Kanunlar şahıslar için değil, millet için yapılırdı.
Öyle seçilmiş , atanmış ayırımı olmaz, herkes kendi görevini yapardı. Hele üstünlük kavramı hiç yoktu.
Ben seçilmiş biriyim, atanmışlar beni yargılayamaz gibi düşünceler kimsenin aklından BİLE geçmezdi.
Hele;Devletin dilinde kendi gibi düşünmeyenlere hain, düşük, bölücü, müptezel,satılmış, şerefsiz, adi, şucu-buçu kelimeler olmazdı,Devlet yanlışta olana da sahip çıkar, yanlışlığı kendi uygulamalarına bağlardı.

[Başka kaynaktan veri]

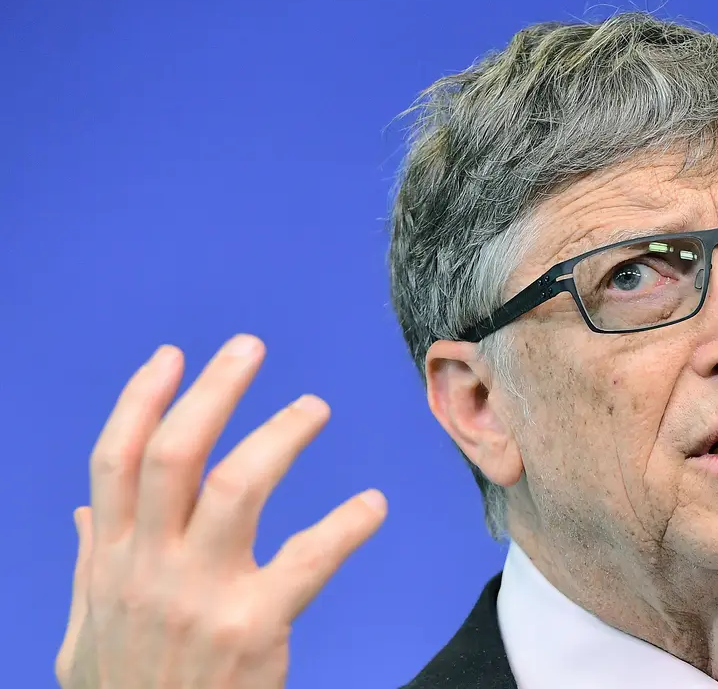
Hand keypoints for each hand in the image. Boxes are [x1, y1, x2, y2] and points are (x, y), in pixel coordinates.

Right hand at [55, 335, 387, 688]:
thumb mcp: (87, 631)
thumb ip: (90, 565)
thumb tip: (84, 512)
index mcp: (112, 561)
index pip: (115, 459)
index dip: (141, 400)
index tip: (173, 355)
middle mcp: (149, 568)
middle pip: (175, 454)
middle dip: (213, 391)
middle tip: (250, 347)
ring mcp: (200, 596)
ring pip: (237, 486)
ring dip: (280, 435)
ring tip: (314, 406)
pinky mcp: (254, 627)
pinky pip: (309, 558)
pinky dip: (347, 524)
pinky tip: (373, 504)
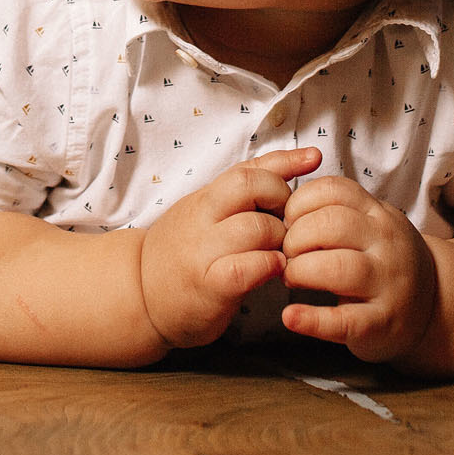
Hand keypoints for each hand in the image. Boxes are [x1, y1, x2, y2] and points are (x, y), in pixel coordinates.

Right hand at [138, 146, 318, 350]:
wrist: (140, 295)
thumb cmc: (181, 255)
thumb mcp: (203, 215)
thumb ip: (236, 198)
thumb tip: (282, 171)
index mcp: (204, 198)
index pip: (247, 168)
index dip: (285, 160)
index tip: (313, 159)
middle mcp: (202, 217)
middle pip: (249, 185)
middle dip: (280, 197)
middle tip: (287, 221)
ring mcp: (204, 250)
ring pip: (256, 227)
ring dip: (280, 239)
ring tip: (282, 252)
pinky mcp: (210, 284)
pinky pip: (248, 266)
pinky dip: (269, 266)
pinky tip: (274, 271)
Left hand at [279, 174, 439, 362]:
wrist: (435, 305)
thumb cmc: (383, 260)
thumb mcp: (369, 225)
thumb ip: (334, 212)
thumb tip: (280, 211)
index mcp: (377, 214)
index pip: (333, 190)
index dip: (298, 203)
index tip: (286, 220)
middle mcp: (386, 244)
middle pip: (332, 225)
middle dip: (295, 238)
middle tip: (285, 254)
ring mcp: (387, 284)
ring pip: (338, 268)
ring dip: (301, 271)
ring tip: (290, 277)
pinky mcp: (381, 323)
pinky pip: (343, 320)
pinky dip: (312, 319)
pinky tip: (291, 316)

Hele, seçim yarışmalarında Devleti o dönem idare edenler muhalefetle eşit şartlarda mücadele etmeye özen gösterir, devlet imkanlarını kendi Leh'inde kullanmaktan utanırdı.
İster iktidarda ister muhalefet de olsun, herkes fikrini ve oy vereceği partisini göğsünü gere gere söylerdi.
Devlet memurları , kendi devletinden Korkmaz, kendi düşüncesinden olmayan birisinin iktidara gelişinin onun özlük haklarına dokunmayacağını bilirdi.
Ben , memur olduğum 25 yılda oy verdiğim parti hiç iktidara gelmedi. Ama,çok üst görevler olmasada gelinebilecek idari görevlere geldim. Bu günleri o günlerle kıyas etmek bile mümkün değil.
Şimdilerde, devleti elinde bulunduranlar kendinden olmayanları memur BİLE yapmıyorlar.
Haksızmıyım? Bu DEVLET KAVRAMI YENİDEN YORUMLANMALI DERKEN.